黒騎士の所……何故マキアは一人で向かったのか分からなかった。
確実に殺される……彼女の能力は転移だけのはず、勝てる見込みはゼロ、なのに何故……追いかけるべきなのか、分からなかった。
最後に口にしたマキアの言葉、それがユリウスの心を揺らしていた。
「好きって……なんだよ」
まるで死ぬのを分かっているかのような告白、何が死ぬ気が無いだ……死ぬ気満々に聞こえた。
「取り敢えず追うか」
近くに置いた鎧を着ると辺りを見回し腕を組む、確かマキアの能力は行ったことのある場所への転移、となれば転移した場所は自ずと絞り出される。
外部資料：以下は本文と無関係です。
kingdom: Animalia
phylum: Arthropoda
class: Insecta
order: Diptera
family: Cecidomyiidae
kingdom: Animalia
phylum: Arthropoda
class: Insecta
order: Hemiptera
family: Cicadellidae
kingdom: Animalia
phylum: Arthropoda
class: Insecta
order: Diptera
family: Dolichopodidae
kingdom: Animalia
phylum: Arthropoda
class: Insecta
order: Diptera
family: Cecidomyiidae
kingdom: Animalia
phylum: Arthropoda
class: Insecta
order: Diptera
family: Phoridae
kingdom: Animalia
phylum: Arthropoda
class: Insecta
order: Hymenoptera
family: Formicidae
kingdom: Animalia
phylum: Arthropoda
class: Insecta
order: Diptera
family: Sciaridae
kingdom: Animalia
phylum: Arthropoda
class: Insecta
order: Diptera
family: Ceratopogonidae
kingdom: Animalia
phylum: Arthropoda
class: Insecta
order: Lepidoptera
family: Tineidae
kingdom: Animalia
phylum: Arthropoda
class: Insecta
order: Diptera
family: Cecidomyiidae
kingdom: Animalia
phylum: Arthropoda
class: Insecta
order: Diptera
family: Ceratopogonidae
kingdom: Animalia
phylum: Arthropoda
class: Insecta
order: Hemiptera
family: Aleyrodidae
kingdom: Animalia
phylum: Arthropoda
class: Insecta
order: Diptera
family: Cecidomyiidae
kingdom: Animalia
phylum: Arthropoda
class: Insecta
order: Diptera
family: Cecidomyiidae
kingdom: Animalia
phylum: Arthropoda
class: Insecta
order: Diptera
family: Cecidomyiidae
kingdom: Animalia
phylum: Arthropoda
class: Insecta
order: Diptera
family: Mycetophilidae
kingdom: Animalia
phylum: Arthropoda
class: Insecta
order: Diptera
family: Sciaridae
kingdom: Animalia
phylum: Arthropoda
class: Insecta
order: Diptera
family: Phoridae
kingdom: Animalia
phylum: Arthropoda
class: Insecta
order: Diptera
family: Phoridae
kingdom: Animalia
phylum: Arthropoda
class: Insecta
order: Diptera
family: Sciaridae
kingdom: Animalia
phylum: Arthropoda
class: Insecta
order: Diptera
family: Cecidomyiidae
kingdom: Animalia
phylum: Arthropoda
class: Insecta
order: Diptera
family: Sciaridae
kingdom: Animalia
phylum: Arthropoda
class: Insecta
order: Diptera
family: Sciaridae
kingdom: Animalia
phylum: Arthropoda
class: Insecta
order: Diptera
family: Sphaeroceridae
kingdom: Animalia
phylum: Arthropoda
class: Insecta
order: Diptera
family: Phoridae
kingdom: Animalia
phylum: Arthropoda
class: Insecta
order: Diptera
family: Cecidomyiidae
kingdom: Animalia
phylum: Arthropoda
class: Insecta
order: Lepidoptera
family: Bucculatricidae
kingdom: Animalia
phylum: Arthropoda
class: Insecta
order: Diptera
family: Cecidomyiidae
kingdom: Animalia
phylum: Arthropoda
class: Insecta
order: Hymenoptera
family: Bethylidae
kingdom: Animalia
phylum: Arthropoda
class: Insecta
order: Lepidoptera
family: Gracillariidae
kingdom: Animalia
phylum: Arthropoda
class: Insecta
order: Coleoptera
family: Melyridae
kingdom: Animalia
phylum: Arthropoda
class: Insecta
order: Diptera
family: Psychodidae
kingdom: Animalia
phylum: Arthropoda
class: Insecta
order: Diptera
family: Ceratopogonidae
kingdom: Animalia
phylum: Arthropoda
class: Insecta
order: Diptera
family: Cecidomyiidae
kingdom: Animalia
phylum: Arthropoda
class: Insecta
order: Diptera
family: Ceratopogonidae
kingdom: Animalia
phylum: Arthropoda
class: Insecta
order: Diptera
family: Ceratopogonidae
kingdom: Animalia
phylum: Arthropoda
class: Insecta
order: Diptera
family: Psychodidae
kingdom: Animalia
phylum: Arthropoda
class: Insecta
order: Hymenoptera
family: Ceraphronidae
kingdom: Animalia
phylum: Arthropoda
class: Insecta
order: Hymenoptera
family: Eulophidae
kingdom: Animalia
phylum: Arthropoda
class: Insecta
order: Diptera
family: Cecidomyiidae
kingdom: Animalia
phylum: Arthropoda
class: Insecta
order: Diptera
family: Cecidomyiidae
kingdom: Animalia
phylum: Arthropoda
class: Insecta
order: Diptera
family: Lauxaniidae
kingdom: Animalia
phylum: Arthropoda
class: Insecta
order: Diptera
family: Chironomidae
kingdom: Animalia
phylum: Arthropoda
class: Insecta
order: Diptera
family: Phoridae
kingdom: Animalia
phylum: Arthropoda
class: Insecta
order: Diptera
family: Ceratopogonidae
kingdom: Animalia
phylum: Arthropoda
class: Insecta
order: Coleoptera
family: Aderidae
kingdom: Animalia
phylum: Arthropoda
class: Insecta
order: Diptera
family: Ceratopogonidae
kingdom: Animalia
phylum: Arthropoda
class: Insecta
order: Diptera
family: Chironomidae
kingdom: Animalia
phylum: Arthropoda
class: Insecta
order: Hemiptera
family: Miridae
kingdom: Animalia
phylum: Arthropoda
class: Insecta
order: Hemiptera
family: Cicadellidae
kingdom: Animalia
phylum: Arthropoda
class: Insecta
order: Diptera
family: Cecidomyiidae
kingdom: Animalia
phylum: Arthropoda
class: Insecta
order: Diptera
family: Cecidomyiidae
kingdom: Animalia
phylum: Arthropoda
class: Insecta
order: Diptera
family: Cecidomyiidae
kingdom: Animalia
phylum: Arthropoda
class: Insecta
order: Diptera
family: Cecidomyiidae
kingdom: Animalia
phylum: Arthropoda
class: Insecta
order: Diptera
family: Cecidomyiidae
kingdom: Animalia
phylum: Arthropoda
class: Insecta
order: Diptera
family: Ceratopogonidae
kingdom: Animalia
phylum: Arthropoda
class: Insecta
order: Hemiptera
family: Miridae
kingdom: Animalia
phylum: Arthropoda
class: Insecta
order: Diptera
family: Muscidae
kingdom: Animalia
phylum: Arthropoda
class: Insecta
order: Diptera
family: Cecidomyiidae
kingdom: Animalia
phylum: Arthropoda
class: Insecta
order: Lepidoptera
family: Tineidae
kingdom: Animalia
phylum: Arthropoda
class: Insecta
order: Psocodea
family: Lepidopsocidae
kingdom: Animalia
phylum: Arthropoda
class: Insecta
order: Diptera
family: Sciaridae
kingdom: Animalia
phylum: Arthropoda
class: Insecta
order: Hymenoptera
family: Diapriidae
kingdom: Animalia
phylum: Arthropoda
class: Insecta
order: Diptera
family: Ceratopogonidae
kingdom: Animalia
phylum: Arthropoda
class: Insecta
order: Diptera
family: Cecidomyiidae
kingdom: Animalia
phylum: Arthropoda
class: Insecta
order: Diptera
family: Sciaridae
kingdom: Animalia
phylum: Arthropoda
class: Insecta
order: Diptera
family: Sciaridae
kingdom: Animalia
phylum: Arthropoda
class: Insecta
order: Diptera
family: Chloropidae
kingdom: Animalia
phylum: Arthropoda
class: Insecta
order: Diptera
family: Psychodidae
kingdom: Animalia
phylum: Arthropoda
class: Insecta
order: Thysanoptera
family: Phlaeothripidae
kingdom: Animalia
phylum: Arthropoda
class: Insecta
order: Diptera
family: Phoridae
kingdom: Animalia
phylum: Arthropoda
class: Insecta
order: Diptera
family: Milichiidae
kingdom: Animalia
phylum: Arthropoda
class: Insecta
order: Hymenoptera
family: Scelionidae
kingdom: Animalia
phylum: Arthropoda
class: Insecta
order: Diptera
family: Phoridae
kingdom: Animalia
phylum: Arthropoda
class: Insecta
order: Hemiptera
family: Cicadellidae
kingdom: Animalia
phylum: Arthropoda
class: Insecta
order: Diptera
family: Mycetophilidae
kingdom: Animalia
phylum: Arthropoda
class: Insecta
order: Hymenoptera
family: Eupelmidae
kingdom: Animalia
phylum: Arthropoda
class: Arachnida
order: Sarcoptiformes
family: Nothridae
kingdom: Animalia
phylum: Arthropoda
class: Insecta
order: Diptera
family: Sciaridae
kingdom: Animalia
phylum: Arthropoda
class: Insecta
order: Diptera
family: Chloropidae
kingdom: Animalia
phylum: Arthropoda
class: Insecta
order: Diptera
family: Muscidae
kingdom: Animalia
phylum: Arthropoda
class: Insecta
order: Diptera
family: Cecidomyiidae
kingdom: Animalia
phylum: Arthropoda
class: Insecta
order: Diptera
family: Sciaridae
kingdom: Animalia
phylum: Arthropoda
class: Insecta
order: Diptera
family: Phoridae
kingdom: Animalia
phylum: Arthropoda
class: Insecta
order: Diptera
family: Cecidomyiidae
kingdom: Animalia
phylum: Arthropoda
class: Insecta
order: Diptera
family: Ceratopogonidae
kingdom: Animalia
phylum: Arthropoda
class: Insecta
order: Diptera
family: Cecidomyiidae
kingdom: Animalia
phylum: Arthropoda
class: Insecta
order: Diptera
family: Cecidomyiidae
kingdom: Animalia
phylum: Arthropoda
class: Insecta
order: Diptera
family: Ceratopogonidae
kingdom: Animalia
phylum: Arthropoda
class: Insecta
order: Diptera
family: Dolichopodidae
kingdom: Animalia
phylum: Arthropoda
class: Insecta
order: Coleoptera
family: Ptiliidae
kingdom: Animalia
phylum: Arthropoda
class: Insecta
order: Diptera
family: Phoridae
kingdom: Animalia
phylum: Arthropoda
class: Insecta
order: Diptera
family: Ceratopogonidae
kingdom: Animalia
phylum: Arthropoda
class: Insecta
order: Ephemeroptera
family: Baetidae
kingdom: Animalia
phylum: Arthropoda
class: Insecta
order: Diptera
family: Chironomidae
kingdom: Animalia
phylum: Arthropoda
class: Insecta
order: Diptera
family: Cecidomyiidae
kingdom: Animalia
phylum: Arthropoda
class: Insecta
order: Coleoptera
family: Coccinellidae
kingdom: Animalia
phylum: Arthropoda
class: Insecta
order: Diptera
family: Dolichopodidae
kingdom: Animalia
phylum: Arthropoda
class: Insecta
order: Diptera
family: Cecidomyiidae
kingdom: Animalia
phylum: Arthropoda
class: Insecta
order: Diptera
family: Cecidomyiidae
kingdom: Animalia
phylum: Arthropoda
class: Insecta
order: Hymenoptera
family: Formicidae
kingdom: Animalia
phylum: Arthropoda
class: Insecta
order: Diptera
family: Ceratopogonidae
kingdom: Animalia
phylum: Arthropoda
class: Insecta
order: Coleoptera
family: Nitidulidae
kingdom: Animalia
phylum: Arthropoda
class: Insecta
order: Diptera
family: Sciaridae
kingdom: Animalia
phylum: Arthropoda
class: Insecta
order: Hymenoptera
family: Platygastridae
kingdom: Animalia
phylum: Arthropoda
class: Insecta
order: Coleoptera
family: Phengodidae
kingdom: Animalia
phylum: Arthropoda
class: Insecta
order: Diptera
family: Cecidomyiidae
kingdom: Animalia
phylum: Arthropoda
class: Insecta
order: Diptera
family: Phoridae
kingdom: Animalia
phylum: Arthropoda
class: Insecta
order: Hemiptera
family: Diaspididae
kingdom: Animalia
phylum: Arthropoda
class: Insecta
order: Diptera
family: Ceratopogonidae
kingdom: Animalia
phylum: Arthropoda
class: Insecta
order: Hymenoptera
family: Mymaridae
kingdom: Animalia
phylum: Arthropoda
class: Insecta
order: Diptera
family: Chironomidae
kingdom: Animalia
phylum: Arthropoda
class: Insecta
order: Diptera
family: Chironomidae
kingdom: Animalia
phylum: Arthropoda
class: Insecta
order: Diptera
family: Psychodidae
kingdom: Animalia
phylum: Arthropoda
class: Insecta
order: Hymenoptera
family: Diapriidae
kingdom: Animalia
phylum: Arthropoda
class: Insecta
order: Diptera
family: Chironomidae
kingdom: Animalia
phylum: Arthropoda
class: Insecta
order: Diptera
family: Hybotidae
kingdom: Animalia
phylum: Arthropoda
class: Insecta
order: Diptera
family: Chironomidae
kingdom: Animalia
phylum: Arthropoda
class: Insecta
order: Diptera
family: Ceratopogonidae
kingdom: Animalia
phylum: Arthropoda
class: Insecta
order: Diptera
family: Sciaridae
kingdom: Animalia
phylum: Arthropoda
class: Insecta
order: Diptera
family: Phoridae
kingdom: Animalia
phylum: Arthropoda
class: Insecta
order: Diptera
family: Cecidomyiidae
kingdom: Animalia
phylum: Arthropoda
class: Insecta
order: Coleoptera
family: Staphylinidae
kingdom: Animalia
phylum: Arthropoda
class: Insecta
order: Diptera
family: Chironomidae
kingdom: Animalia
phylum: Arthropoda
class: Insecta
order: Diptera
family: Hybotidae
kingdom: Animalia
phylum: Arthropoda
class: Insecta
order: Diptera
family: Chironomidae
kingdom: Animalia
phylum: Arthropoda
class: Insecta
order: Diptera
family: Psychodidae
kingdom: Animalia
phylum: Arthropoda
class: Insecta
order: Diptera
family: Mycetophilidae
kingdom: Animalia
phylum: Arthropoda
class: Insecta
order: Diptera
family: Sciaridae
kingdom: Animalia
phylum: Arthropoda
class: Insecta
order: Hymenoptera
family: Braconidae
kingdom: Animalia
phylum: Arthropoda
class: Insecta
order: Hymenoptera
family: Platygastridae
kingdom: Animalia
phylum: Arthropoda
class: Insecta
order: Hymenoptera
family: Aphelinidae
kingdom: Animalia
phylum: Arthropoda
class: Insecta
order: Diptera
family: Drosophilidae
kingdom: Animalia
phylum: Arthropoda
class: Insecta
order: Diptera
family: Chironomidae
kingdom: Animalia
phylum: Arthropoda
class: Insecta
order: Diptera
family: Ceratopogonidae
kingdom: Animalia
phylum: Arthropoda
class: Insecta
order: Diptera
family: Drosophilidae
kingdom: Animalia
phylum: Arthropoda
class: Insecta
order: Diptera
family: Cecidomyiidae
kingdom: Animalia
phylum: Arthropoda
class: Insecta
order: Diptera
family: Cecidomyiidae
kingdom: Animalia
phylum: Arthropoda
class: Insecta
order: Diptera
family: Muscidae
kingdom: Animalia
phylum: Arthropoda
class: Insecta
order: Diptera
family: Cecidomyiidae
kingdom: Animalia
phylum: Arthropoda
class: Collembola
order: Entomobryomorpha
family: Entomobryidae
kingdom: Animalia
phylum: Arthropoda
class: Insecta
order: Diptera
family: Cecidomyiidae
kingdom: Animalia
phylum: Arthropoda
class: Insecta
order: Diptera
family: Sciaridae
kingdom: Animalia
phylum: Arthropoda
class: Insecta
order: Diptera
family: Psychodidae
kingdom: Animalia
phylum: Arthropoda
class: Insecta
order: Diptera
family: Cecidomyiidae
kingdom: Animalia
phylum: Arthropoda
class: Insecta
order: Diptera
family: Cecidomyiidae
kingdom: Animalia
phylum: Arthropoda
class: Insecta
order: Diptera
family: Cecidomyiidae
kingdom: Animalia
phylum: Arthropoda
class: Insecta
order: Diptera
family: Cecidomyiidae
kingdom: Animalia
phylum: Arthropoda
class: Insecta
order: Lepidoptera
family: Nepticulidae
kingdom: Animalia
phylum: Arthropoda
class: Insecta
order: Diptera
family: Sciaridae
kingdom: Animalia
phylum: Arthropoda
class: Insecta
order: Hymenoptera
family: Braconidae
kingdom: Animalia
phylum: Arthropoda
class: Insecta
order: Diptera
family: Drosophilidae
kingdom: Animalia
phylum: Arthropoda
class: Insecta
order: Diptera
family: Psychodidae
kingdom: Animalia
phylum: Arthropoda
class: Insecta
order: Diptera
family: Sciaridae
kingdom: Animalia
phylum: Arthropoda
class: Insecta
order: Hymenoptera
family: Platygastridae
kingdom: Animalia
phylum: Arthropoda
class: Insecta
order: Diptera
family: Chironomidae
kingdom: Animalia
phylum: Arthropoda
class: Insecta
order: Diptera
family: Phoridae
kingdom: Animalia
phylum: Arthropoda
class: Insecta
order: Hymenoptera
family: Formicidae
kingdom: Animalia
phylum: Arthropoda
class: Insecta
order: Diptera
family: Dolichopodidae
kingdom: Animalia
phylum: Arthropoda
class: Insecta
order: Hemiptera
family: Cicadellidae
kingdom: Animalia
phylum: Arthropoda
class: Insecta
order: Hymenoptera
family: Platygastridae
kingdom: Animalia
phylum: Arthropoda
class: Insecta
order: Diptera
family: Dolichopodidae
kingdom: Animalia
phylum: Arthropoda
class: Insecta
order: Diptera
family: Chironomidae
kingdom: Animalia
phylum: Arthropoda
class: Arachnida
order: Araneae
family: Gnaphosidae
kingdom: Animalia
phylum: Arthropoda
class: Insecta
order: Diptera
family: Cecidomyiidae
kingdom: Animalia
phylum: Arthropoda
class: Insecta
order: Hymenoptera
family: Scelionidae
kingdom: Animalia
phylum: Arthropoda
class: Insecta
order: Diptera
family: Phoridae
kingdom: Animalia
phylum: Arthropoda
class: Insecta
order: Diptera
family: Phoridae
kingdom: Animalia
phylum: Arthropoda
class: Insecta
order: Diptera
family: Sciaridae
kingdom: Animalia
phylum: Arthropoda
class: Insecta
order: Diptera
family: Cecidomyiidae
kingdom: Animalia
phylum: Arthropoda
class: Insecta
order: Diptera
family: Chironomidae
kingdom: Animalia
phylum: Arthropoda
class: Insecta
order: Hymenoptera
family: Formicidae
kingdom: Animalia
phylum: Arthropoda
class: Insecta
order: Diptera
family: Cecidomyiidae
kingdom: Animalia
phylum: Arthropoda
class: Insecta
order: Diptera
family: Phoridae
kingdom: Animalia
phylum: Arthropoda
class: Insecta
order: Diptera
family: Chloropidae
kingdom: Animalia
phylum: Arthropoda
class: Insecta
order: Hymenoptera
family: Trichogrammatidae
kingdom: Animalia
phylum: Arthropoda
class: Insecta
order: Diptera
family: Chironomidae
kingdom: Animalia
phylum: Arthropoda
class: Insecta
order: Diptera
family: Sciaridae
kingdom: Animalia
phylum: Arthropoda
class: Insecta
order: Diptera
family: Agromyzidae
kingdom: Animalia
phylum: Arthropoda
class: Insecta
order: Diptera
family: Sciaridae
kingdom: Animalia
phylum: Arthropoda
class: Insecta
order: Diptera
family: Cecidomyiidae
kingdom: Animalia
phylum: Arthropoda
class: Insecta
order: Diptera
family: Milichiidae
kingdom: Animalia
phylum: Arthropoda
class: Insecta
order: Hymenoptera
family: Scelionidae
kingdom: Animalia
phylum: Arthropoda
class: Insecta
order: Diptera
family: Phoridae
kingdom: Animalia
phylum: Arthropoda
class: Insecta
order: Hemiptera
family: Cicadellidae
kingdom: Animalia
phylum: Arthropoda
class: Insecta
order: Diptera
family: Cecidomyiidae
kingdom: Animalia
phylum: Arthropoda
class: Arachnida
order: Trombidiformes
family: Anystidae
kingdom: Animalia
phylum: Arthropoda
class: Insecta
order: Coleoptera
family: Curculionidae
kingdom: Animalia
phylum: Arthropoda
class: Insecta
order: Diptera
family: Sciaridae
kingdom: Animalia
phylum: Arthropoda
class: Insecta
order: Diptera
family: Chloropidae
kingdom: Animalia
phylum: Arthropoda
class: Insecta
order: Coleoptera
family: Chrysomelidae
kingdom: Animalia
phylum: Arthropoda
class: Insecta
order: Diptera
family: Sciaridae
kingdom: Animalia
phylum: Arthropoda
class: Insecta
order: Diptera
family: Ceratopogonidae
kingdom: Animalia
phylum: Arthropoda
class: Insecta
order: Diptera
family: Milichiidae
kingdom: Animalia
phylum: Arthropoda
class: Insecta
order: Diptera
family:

だが絞れたとしても分からなかった……黒騎士の訪れそうな場所、検討もつかない……何故マキアは分かったのか理解出来なかった。
「彼女の行き先知りたい?」
羽が動く音が上空から聞こえそれと同時に少女の声が聞こえる、ユリウスはすぐ様上を向くと赤髪の見覚えがある少女が居た。
「お前は黒騎士の……」
「エリスよ、今は裏切ったからあんたの仲間だけどね」
そう言いエリスは華麗に地面に着地すると羽を消してユリウスに近づく、警戒心を抱きつつもユリウスはエリスに行き先を聞こうとした。
だが彼女はユリウスの口に指を当てた。
「その前に一つ条件」
「なんだ?」
「私をクロ、じゃなくて黒騎士から絶対守る事、分かった?」
笑顔を見せながらも真剣と言うよく分からない表情でそう告げるエリス、初対面のこいつを黒騎士から守る義理も無いがここはマキアを助ける為……取り敢えず頷いて置いた。
「じゃあ行こっか、黒騎士は死の谷に居るから」
そう言って先に歩いて行くエリス、聞きたい事は山ほどあったがそれを胸にしまうとユリウスは何も言わずに着いていった。